(PROBLEM DESCRIPTION) Give back exactly the lines of the data below, starting with the line that has "blue stained glass window @ box=[206, 11, 222, 49]" and going on through the line that has "gold tumbler 3.49".

BEGIN INFORMATION PROVIDED

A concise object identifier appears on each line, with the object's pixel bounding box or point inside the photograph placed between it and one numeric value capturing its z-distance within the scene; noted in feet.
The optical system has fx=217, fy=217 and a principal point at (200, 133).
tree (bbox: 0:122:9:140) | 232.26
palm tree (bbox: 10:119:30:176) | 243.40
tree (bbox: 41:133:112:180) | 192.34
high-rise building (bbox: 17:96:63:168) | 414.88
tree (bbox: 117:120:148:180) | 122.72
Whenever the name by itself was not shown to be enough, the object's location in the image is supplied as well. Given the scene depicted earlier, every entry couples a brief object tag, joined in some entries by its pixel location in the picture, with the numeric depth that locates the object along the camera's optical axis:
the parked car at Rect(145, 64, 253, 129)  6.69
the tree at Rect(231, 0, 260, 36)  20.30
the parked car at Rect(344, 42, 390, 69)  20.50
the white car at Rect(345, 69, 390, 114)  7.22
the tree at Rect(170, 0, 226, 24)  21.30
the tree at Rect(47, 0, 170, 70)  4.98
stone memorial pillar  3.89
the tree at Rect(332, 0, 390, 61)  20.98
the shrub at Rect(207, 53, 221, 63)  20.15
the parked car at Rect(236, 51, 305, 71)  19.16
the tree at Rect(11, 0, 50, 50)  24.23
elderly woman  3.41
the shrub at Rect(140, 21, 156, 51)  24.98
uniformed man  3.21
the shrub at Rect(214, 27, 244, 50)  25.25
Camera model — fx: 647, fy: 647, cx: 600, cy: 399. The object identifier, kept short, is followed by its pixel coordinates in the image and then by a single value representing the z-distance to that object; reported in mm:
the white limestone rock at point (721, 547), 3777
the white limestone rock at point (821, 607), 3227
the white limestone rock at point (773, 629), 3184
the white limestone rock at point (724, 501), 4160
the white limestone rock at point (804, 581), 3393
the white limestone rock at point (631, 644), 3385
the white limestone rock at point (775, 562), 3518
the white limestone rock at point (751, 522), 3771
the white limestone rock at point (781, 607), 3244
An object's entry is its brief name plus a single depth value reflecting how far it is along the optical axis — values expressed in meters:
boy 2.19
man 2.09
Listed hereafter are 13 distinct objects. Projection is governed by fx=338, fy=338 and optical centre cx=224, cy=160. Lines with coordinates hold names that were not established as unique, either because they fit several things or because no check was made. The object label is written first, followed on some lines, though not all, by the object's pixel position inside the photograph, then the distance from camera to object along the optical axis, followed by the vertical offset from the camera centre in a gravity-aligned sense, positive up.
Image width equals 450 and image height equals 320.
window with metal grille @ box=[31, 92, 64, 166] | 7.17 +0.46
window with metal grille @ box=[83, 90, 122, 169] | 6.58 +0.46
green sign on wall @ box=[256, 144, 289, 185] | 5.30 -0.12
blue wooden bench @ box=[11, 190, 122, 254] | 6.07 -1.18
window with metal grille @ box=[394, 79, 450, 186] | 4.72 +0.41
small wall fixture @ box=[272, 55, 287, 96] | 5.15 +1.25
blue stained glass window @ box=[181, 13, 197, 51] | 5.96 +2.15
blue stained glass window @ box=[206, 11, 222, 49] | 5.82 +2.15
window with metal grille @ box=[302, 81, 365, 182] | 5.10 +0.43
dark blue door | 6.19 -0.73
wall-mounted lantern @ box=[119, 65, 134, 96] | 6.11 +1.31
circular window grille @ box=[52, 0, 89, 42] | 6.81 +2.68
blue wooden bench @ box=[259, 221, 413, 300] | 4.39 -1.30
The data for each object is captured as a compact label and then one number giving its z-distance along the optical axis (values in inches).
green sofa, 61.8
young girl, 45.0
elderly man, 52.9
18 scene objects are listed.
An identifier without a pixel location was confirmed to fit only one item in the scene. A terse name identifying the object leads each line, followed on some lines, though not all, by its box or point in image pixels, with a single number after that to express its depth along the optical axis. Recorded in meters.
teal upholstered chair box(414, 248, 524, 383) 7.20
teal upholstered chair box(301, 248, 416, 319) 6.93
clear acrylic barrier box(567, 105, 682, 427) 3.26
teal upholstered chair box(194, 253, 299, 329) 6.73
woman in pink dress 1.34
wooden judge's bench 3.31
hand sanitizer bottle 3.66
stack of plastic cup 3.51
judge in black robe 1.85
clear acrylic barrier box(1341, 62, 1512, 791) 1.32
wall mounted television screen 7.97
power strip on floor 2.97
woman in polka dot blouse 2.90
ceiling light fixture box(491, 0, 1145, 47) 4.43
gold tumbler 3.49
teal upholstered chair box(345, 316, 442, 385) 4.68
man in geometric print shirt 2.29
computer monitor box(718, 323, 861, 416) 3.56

END INFORMATION PROVIDED

(RESPONSE AREA)
blue stained glass window @ box=[206, 11, 222, 49] | 5.82 +2.15
window with metal grille @ box=[302, 81, 365, 182] | 5.10 +0.43
dark blue door | 6.19 -0.73
wall-mounted lantern @ box=[119, 65, 134, 96] | 6.11 +1.31
circular window grille @ box=[52, 0, 89, 42] | 6.81 +2.68
blue wooden bench @ box=[259, 221, 413, 300] | 4.39 -1.30
The data for each object is captured as a compact label and then one number giving its z-distance along the optical axis (values in inches).
green sofa, 61.8
young girl, 45.0
elderly man, 52.9
18 scene objects are listed.
An identifier without a pixel location was confirmed to fit only one item in the scene. A terse name identifying the object leads each line, followed on some lines, though not all, by its box or point in image pixels, with a single number after that to express its depth along the optical axis. Recorded in meters.
teal upholstered chair box(414, 248, 524, 383) 7.20
teal upholstered chair box(301, 248, 416, 319) 6.93
clear acrylic barrier box(567, 105, 682, 427) 3.26
teal upholstered chair box(194, 253, 299, 329) 6.73
woman in pink dress 1.34
wooden judge's bench 3.31
hand sanitizer bottle 3.66
stack of plastic cup 3.51
judge in black robe 1.85
clear acrylic barrier box(1341, 62, 1512, 791) 1.32
wall mounted television screen 7.97
power strip on floor 2.97
woman in polka dot blouse 2.90
ceiling light fixture box(491, 0, 1145, 47) 4.43
gold tumbler 3.49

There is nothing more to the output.